> **Problem description**
Please repeat every record below exactly as written, but leave out the pictures.

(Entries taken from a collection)
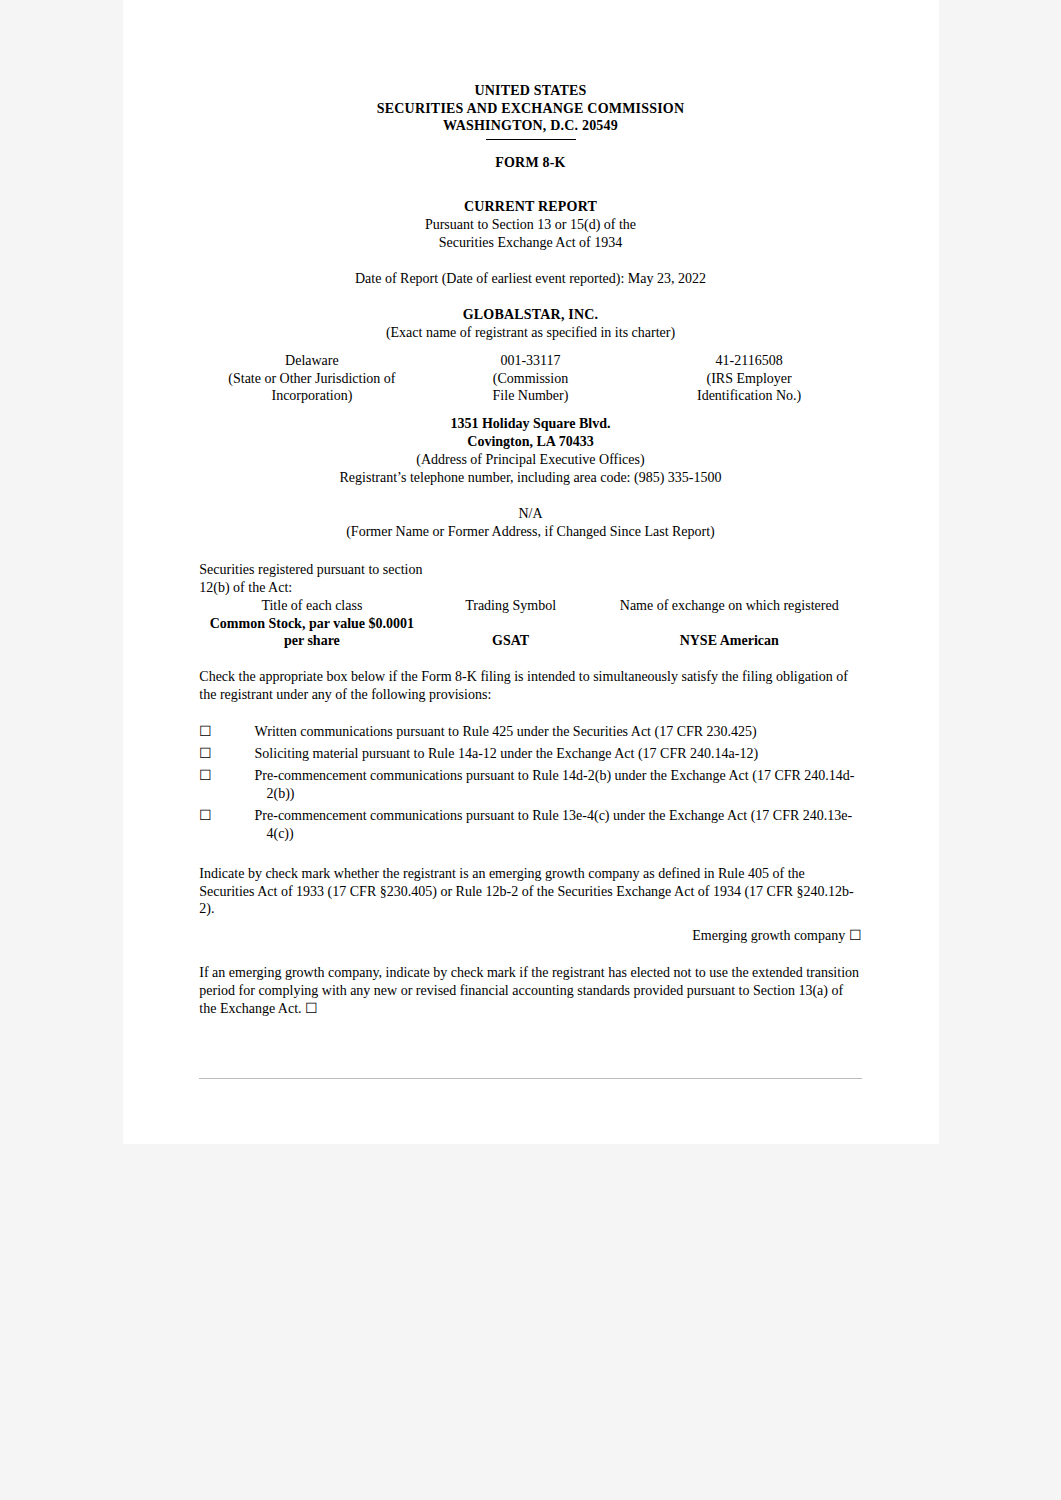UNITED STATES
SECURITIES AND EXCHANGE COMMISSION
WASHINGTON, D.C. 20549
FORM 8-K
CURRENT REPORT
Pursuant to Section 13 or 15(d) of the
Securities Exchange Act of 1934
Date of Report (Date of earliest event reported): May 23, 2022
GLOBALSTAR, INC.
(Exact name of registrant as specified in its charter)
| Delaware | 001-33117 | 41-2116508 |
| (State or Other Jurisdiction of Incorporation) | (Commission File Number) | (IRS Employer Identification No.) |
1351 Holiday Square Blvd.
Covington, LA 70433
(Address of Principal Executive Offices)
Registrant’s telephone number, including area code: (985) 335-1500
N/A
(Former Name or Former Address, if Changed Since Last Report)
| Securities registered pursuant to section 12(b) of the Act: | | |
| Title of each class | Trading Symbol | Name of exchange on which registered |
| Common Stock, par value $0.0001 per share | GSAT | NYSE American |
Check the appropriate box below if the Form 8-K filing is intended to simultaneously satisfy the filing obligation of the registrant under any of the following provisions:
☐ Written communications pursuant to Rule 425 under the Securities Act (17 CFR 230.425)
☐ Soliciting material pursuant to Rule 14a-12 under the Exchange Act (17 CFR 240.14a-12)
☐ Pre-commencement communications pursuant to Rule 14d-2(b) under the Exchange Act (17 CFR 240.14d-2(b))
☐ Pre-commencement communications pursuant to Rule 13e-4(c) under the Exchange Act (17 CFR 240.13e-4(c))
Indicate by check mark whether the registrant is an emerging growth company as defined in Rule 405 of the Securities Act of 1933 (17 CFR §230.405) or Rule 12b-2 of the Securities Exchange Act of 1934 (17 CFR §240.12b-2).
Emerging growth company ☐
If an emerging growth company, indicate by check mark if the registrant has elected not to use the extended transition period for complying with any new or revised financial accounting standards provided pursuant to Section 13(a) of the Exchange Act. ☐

> **Task response**
UNITED STATES
SECURITIES AND EXCHANGE COMMISSION
WASHINGTON, D.C. 20549
FORM 8-K
CURRENT REPORT
Pursuant to Section 13 or 15(d) of the
Securities Exchange Act of 1934
Date of Report (Date of earliest event reported): May 23, 2022
GLOBALSTAR, INC.
(Exact name of registrant as specified in its charter)
| Delaware | 001-33117 | 41-2116508 |
| (State or Other Jurisdiction of Incorporation) | (Commission File Number) | (IRS Employer Identification No.) |
1351 Holiday Square Blvd.
Covington, LA 70433
(Address of Principal Executive Offices)
Registrant’s telephone number, including area code: (985) 335-1500
N/A
(Former Name or Former Address, if Changed Since Last Report)
| Securities registered pursuant to section 12(b) of the Act: | | |
| Title of each class | Trading Symbol | Name of exchange on which registered |
| Common Stock, par value $0.0001 per share | GSAT | NYSE American |
Check the appropriate box below if the Form 8-K filing is intended to simultaneously satisfy the filing obligation of the registrant under any of the following provisions:
☐ Written communications pursuant to Rule 425 under the Securities Act (17 CFR 230.425)
☐ Soliciting material pursuant to Rule 14a-12 under the Exchange Act (17 CFR 240.14a-12)
☐ Pre-commencement communications pursuant to Rule 14d-2(b) under the Exchange Act (17 CFR 240.14d-2(b))
☐ Pre-commencement communications pursuant to Rule 13e-4(c) under the Exchange Act (17 CFR 240.13e-4(c))
Indicate by check mark whether the registrant is an emerging growth company as defined in Rule 405 of the Securities Act of 1933 (17 CFR §230.405) or Rule 12b-2 of the Securities Exchange Act of 1934 (17 CFR §240.12b-2).
Emerging growth company ☐
If an emerging growth company, indicate by check mark if the registrant has elected not to use the extended transition period for complying with any new or revised financial accounting standards provided pursuant to Section 13(a) of the Exchange Act. ☐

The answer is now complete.